# Extracted text
==========

Perambulating the Bounds

Saturday, June 11, 2005

Mystical gospel music from Jolie Holland

This post is about two songs I like by Jolie Holland. About a year ago I did a short review of her album Escondida and was by necessity limited to a couple of sentences about these songs, but wanted to spell out my thoughts on them some more. The songs, “Black Stars” and “Goodbye California,” both take these huge leaps into mystic visions, and achieve this great adaptive reuse of country and folk sounds.

Holland is probably considered an Americana performer because she does acoustic music with roots in traditional sounds. She is associated with The Be Good Tanyas and Freakwater, and I think both of them get put in that compartment. Her first album, Catalpa had a real low-fi quality (you can stream it from her website (http://www.jolieholland.com/sounds.html), and Escondida is less smooth and radio-ready than some other Americana stuff. She chews her words around and puts more flex in her rhythms than say The Be Good Tanyas (compare “Littlest Birds” from Catalpa with the same song on the Tanyas’ Blue Horse).

==========

# Entries
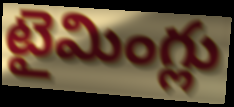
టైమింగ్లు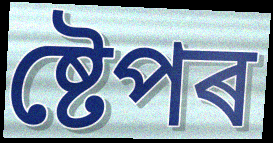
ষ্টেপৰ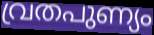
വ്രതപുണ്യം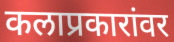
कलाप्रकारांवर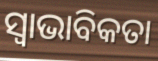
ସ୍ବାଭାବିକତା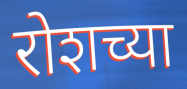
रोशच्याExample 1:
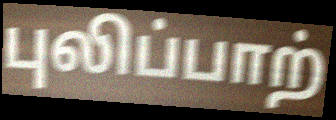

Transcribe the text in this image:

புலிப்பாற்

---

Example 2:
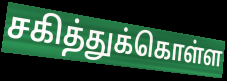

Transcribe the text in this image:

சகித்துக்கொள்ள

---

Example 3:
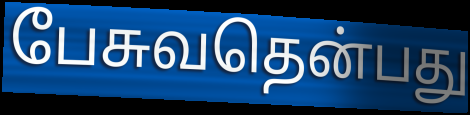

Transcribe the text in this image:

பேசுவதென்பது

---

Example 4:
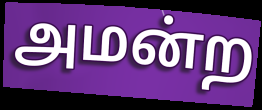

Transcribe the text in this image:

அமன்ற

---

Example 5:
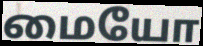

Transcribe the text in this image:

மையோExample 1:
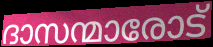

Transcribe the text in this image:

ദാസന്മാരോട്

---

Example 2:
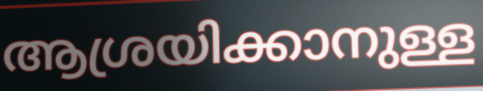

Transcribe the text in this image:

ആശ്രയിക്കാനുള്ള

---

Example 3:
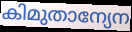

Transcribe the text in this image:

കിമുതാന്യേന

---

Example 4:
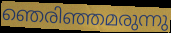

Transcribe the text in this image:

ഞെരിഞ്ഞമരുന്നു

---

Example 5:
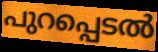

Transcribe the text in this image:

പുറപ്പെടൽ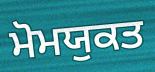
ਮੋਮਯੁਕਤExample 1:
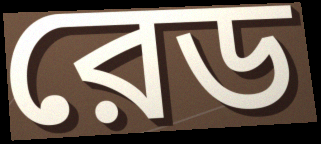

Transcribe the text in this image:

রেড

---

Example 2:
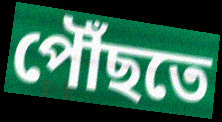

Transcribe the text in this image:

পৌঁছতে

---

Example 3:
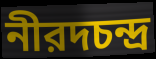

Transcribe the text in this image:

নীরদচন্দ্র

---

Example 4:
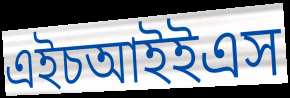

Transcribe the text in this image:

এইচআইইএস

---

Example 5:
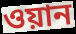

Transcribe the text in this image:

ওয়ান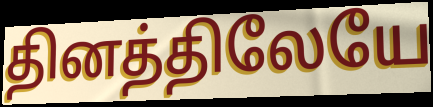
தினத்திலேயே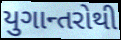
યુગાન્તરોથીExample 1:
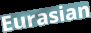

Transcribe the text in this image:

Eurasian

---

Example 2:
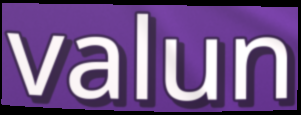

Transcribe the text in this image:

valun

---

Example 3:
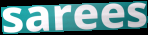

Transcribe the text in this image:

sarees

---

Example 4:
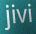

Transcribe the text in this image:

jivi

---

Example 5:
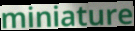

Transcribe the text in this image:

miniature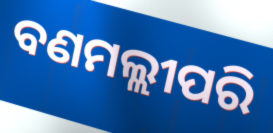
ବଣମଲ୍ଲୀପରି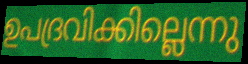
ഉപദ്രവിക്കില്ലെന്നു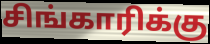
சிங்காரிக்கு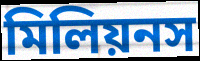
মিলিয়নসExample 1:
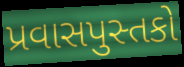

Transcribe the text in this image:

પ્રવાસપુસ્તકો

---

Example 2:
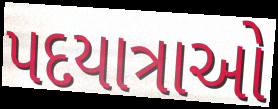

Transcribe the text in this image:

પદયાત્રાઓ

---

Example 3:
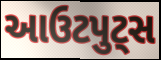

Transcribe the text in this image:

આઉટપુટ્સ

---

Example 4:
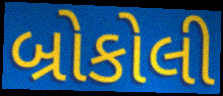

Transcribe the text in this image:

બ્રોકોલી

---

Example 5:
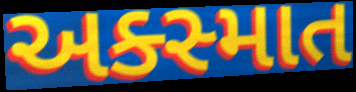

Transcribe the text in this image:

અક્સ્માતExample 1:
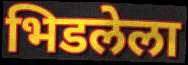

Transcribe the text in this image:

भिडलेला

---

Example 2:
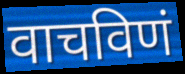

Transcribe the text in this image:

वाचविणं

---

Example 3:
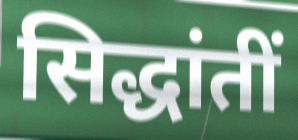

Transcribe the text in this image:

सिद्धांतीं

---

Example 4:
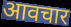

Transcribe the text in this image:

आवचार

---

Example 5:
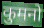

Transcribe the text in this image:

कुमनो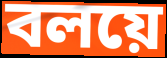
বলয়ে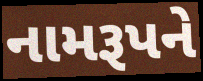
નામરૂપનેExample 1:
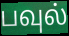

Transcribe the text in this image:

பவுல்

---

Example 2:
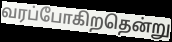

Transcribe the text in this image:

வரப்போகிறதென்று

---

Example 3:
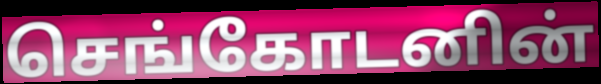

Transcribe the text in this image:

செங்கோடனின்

==========

# Challenge 1
Please list every song title named in the blog post about Jolie Holland.
# Challenge 2
According to the blog post about Jolie Holland, which of her albums had a real low-fi quality?

# Written answer 1
"Black Stars," "Goodbye California," "Littlest Birds"

# Written answer 2
Catalpa, her first album.